Kek yaparken her zaman dikkat etmemiz gereken 4 nokta;

1.Mikseri veya çırpıcıyı hep aynı yöne doğru hareket ettirmeliyiz.Yani saat yönünde çırpıyorsak devamında da kesinlikle yön değiştirmemeliyiz.Bu kabarmasını etkiler.
2.Çırpma işlemi bittikten sonra mikseri veya çırpıcıyı kabımızın kenarına, üzerinde kalanları temizlemek için vurmamalıyız.Bu da kabarmasını etkiler.
3.Kabartma tozunu unun içine ekleyip karıştırıyoruz ve bunu mutlaka elekten geçiriyoruz.
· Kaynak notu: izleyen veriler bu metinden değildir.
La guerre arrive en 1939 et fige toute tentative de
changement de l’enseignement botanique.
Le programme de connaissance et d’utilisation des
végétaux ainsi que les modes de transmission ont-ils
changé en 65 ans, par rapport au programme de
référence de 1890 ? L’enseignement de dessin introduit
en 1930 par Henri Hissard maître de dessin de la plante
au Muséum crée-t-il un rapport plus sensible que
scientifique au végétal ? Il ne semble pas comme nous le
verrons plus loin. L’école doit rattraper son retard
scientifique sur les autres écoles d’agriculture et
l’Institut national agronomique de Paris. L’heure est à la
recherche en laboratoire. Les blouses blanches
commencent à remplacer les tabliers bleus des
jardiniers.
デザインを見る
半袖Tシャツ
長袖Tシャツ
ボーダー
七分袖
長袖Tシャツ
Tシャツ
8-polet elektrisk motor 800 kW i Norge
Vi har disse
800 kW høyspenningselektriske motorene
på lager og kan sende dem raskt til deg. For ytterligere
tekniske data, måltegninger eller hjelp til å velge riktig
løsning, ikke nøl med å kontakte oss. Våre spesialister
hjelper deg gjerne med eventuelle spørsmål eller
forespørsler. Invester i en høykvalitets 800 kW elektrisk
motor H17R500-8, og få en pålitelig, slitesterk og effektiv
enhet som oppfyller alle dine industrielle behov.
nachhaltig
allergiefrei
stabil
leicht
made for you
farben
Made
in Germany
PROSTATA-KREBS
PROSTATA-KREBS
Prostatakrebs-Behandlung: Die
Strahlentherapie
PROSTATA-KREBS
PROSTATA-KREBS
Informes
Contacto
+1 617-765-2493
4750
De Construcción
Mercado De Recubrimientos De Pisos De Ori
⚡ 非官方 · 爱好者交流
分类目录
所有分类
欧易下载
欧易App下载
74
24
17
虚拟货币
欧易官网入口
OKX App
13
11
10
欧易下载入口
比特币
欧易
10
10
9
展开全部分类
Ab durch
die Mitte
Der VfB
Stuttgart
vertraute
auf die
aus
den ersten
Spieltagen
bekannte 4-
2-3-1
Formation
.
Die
4.Fırının kapağını keklerimiz iyice kabarmadan önce kesinlikle açmıyoruz, aralamıyoruz bile.Açmamızla birlikte düşen fırın içi ısısı keki anında söndürür.Birazcık sabredin, yukarıdaki noktalara dikkat ederseniz zaten kek kabarmadan önce pişmez:)

Bunlara dikkat ederseniz kekim neden kabarmadı demezsiniz;) Afiyet olsun.